*WORK ITEM:* Reproduce every line of text in the data below character for character, and leave the pictures out of your answer.

*DATA UNDER STUDY:*
Content starts
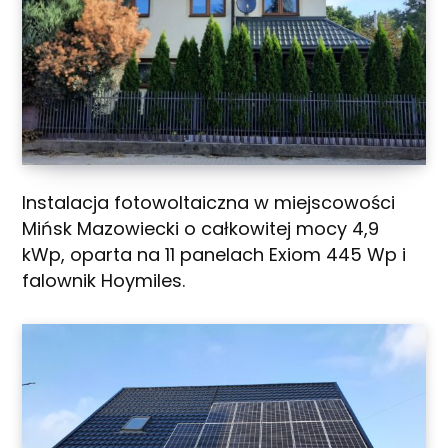
Instalacja fotowoltaiczna w miejscowości
Mińsk Mazowiecki o całkowitej mocy 4,9
kWp, oparta na 11 panelach Exiom 445 Wp i
falownik Hoymiles.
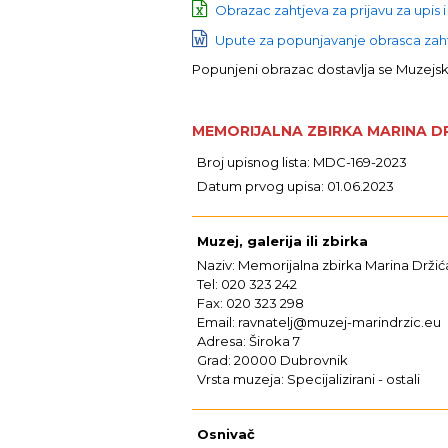
Obrazac zahtjeva za prijavu za upis i
Upute za popunjavanje obrasca zahtj
Popunjeni obrazac dostavlja se Muzej
MEMORIJALNA ZBIRKA MARINA D
Broj upisnog lista: MDC-169-2023
Datum prvog upisa: 01.06.2023
Muzej, galerija ili zbirka
Naziv: Memorijalna zbirka Marina Držić
Tel: 020 323 242
Fax: 020 323 298
Email: ravnatelj@muzej-marindrzic.eu
Adresa: Široka 7
Grad: 20000 Dubrovnik
Vrsta muzeja: Specijalizirani - ostali
Osnivač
Content ends
*OUTPUT BELOW:*
Instalacja fotowoltaiczna w miejscowości
Mińsk Mazowiecki o całkowitej mocy 4,9
kWp, oparta na 11 panelach Exiom 445 Wp i
falownik Hoymiles.
Obrazac zahtjeva za prijavu za upis i
Upute za popunjavanje obrasca zahtj
Popunjeni obrazac dostavlja se Muzej
MEMORIJALNA ZBIRKA MARINA D
Broj upisnog lista: MDC-169-2023
Datum prvog upisa: 01.06.2023
Muzej, galerija ili zbirka
Naziv: Memorijalna zbirka Marina Držić
Tel: 020 323 242
Fax: 020 323 298
Email: ravnatelj@muzej-marindrzic.eu
Adresa: Široka 7
Grad: 20000 Dubrovnik
Vrsta muzeja: Specijalizirani - ostali
Osnivač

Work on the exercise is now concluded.